== Input for this task

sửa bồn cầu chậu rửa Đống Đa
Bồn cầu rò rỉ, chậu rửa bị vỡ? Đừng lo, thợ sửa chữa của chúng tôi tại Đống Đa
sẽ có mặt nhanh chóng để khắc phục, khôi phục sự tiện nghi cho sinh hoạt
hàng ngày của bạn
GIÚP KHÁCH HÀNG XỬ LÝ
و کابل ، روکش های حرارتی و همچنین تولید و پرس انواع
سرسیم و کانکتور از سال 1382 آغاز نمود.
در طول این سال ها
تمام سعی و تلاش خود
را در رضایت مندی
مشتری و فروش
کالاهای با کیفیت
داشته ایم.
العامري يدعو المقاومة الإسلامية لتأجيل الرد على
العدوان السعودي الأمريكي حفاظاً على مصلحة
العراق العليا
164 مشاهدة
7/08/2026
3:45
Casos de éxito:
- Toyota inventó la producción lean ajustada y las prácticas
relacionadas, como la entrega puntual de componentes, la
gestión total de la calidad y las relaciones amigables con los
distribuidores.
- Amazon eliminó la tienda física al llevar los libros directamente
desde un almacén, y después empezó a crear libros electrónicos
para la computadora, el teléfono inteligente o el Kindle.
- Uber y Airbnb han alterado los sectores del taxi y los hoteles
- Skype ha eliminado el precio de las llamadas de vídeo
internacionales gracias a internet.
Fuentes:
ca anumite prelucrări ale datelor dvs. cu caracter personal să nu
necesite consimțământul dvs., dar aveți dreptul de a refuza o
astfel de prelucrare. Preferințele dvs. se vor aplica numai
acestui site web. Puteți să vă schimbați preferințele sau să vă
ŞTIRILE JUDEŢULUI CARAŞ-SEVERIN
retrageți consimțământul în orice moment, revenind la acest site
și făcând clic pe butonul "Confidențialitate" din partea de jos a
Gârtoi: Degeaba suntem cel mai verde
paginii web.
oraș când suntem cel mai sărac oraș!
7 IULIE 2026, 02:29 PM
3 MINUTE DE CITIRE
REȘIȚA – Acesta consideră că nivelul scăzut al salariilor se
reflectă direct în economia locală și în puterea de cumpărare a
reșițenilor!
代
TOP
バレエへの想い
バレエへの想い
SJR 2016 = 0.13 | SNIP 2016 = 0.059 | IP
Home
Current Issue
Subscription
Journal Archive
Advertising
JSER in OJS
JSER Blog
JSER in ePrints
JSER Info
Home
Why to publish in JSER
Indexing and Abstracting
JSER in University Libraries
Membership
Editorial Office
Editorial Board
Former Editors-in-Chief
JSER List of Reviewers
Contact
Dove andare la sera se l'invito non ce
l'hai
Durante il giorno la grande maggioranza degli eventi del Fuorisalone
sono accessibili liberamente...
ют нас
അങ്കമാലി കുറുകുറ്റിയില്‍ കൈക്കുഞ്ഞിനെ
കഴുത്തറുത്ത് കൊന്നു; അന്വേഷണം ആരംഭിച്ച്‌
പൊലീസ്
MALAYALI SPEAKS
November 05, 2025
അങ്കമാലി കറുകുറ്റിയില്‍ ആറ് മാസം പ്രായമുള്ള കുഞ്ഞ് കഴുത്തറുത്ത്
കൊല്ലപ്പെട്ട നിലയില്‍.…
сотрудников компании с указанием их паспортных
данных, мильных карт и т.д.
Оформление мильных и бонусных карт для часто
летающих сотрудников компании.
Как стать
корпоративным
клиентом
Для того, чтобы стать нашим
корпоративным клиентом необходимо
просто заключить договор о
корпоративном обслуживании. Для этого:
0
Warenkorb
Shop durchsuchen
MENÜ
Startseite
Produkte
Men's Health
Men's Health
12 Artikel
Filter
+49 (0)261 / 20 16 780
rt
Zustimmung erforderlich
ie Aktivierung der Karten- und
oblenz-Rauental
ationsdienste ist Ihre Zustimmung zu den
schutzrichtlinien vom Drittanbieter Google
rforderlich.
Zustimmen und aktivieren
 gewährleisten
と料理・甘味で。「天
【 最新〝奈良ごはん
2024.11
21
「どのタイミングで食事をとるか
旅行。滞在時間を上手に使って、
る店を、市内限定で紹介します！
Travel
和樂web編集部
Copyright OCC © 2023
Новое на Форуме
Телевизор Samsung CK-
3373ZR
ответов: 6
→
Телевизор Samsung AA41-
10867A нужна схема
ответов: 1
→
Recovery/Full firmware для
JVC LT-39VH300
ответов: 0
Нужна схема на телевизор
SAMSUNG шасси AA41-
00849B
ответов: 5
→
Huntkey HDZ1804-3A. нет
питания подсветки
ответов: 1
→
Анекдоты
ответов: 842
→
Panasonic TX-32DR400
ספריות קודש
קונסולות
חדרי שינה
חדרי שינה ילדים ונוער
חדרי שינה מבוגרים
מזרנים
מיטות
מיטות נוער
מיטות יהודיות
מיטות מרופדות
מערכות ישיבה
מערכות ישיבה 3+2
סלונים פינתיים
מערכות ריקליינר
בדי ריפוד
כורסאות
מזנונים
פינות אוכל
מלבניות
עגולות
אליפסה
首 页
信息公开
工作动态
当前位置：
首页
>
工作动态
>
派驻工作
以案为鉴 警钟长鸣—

====

Return each entry from the material above exactly as it appears.

sửa bồn cầu chậu rửa Đống Đa
Bồn cầu rò rỉ, chậu rửa bị vỡ? Đừng lo, thợ sửa chữa của chúng tôi tại Đống Đa
sẽ có mặt nhanh chóng để khắc phục, khôi phục sự tiện nghi cho sinh hoạt
hàng ngày của bạn
GIÚP KHÁCH HÀNG XỬ LÝ
و کابل ، روکش های حرارتی و همچنین تولید و پرس انواع
سرسیم و کانکتور از سال 1382 آغاز نمود.
در طول این سال ها
تمام سعی و تلاش خود
را در رضایت مندی
مشتری و فروش
کالاهای با کیفیت
داشته ایم.
العامري يدعو المقاومة الإسلامية لتأجيل الرد على
العدوان السعودي الأمريكي حفاظاً على مصلحة
العراق العليا
164 مشاهدة
7/08/2026
3:45
Casos de éxito:
- Toyota inventó la producción lean ajustada y las prácticas
relacionadas, como la entrega puntual de componentes, la
gestión total de la calidad y las relaciones amigables con los
distribuidores.
- Amazon eliminó la tienda física al llevar los libros directamente
desde un almacén, y después empezó a crear libros electrónicos
para la computadora, el teléfono inteligente o el Kindle.
- Uber y Airbnb han alterado los sectores del taxi y los hoteles
- Skype ha eliminado el precio de las llamadas de vídeo
internacionales gracias a internet.
Fuentes:
ca anumite prelucrări ale datelor dvs. cu caracter personal să nu
necesite consimțământul dvs., dar aveți dreptul de a refuza o
astfel de prelucrare. Preferințele dvs. se vor aplica numai
acestui site web. Puteți să vă schimbați preferințele sau să vă
ŞTIRILE JUDEŢULUI CARAŞ-SEVERIN
retrageți consimțământul în orice moment, revenind la acest site
și făcând clic pe butonul "Confidențialitate" din partea de jos a
Gârtoi: Degeaba suntem cel mai verde
paginii web.
oraș când suntem cel mai sărac oraș!
7 IULIE 2026, 02:29 PM
3 MINUTE DE CITIRE
REȘIȚA – Acesta consideră că nivelul scăzut al salariilor se
reflectă direct în economia locală și în puterea de cumpărare a
reșițenilor!
代
TOP
バレエへの想い
バレエへの想い
SJR 2016 = 0.13 | SNIP 2016 = 0.059 | IP
Home
Current Issue
Subscription
Journal Archive
Advertising
JSER in OJS
JSER Blog
JSER in ePrints
JSER Info
Home
Why to publish in JSER
Indexing and Abstracting
JSER in University Libraries
Membership
Editorial Office
Editorial Board
Former Editors-in-Chief
JSER List of Reviewers
Contact
Dove andare la sera se l'invito non ce
l'hai
Durante il giorno la grande maggioranza degli eventi del Fuorisalone
sono accessibili liberamente...
ют нас
അങ്കമാലി കുറുകുറ്റിയില്‍ കൈക്കുഞ്ഞിനെ
കഴുത്തറുത്ത് കൊന്നു; അന്വേഷണം ആരംഭിച്ച്‌
പൊലീസ്
MALAYALI SPEAKS
November 05, 2025
അങ്കമാലി കറുകുറ്റിയില്‍ ആറ് മാസം പ്രായമുള്ള കുഞ്ഞ് കഴുത്തറുത്ത്
കൊല്ലപ്പെട്ട നിലയില്‍.…
сотрудников компании с указанием их паспортных
данных, мильных карт и т.д.
Оформление мильных и бонусных карт для часто
летающих сотрудников компании.
Как стать
корпоративным
клиентом
Для того, чтобы стать нашим
корпоративным клиентом необходимо
просто заключить договор о
корпоративном обслуживании. Для этого:
0
Warenkorb
Shop durchsuchen
MENÜ
Startseite
Produkte
Men's Health
Men's Health
12 Artikel
Filter
+49 (0)261 / 20 16 780
rt
Zustimmung erforderlich
ie Aktivierung der Karten- und
oblenz-Rauental
ationsdienste ist Ihre Zustimmung zu den
schutzrichtlinien vom Drittanbieter Google
rforderlich.
Zustimmen und aktivieren
 gewährleisten
と料理・甘味で。「天
【 最新〝奈良ごはん
2024.11
21
「どのタイミングで食事をとるか
旅行。滞在時間を上手に使って、
る店を、市内限定で紹介します！
Travel
和樂web編集部
Copyright OCC © 2023
Новое на Форуме
Телевизор Samsung CK-
3373ZR
ответов: 6
→
Телевизор Samsung AA41-
10867A нужна схема
ответов: 1
→
Recovery/Full firmware для
JVC LT-39VH300
ответов: 0
Нужна схема на телевизор
SAMSUNG шасси AA41-
00849B
ответов: 5
→
Huntkey HDZ1804-3A. нет
питания подсветки
ответов: 1
→
Анекдоты
ответов: 842
→
Panasonic TX-32DR400
ספריות קודש
קונסולות
חדרי שינה
חדרי שינה ילדים ונוער
חדרי שינה מבוגרים
מזרנים
מיטות
מיטות נוער
מיטות יהודיות
מיטות מרופדות
מערכות ישיבה
מערכות ישיבה 3+2
סלונים פינתיים
מערכות ריקליינר
בדי ריפוד
כורסאות
מזנונים
פינות אוכל
מלבניות
עגולות
אליפסה
首 页
信息公开
工作动态
当前位置：
首页
>
工作动态
>
派驻工作
以案为鉴 警钟长鸣—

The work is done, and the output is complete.